No sovereign borrower has been more assured than Indonesia during the coronavirus pandemic. The country gave a textbook demonstration of how to respond to a crisis — showing flexibility, maturity and a keen eye for opportunities.

The most impressive deal across Asia’s capital markets this year may still be the country’s $4.3bn multi-tranche bond in April — a time when markets were overcome with panic about the impact of the coronavirus.

The bond was a landmark for the region’s capital markets, becoming the closest we have seen to a proper Covid response bond from an Asian sovereign. Funding officials in the country did consider going the whole way, emulating some European borrowers that have

officially labelled their bonds as “Covid response” deals. But that option demanded extra time when time was in short supply. Instead, Indonesia stuck with a conventional deal but made it clear that the use of proceeds would be fighting the impact of the pandemic.
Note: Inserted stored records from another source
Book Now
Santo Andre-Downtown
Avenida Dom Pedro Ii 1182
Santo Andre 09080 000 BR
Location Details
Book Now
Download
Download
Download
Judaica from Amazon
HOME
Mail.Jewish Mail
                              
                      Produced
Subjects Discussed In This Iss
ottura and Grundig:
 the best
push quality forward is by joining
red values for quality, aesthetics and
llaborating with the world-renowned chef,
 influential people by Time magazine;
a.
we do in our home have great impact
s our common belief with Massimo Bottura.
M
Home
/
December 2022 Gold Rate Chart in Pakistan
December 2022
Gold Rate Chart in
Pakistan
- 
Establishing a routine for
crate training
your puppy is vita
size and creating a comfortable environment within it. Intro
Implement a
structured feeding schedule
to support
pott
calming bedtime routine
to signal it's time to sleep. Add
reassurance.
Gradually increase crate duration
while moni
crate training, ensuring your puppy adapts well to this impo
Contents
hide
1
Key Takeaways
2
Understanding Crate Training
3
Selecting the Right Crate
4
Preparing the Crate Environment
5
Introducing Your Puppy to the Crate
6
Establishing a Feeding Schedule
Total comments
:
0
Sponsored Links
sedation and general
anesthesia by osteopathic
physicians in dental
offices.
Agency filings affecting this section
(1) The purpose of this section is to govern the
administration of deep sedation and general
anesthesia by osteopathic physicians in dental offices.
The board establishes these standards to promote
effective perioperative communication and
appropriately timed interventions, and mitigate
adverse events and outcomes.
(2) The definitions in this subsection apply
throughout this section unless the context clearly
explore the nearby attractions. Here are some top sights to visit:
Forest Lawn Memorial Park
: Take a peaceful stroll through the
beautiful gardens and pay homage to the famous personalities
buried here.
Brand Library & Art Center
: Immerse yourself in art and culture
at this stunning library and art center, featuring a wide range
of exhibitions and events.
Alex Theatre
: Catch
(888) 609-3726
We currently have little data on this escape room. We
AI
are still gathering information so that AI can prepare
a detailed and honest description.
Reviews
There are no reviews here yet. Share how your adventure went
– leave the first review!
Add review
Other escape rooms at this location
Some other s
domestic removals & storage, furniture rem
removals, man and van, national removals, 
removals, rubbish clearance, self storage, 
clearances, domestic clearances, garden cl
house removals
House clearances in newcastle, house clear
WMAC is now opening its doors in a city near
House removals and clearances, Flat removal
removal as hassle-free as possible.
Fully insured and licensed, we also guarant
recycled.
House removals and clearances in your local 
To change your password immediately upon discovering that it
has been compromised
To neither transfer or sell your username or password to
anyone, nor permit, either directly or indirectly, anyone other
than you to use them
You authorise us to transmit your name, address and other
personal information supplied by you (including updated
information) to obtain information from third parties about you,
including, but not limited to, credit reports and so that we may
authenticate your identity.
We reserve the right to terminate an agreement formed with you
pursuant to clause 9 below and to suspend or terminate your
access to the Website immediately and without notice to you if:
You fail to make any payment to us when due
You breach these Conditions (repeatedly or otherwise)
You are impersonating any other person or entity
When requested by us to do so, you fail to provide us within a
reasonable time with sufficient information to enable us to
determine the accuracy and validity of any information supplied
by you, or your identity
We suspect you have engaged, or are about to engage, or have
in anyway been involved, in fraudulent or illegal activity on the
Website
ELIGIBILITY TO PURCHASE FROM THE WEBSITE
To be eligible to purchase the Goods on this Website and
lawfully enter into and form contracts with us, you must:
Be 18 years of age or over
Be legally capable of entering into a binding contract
GlobalMarkets Debt Management Office of the Year, East Asia Pacific: Luky Alfirman, Indonesia

That was followed in June by a $2.5bn green sukuk, a format Indonesia has been using since 2018, when it realised combining two niche investor bases could have lasting benefits. The icing on the cake came a month later, when Indonesia sold a ¥100bn ($943m) Samurai bond.

Indonesia’s debt management team certainly had some support. A pledge from Bank Indonesia, the country’s central bank, to buy $40bn of government debt at effectively zero-percent interest rates — a move which officials stress was a one-off ‘burden sharing’ arrangement — was clearly helpful. But the

sovereign’s forays into the international markets had no such help.

Indonesia has long been seen as one of the savviest sovereign borrowers in Asia, standing alongside the Philippines, which has reduced its reliance on offshore funding in recent years, and China, which has finally woken up to the potential of the market. But a look at the country’s offshore bond supply this year should be enough to settle the debate. Indonesia is not just among the most impressive sovereign borrowers in the region; it is the very best.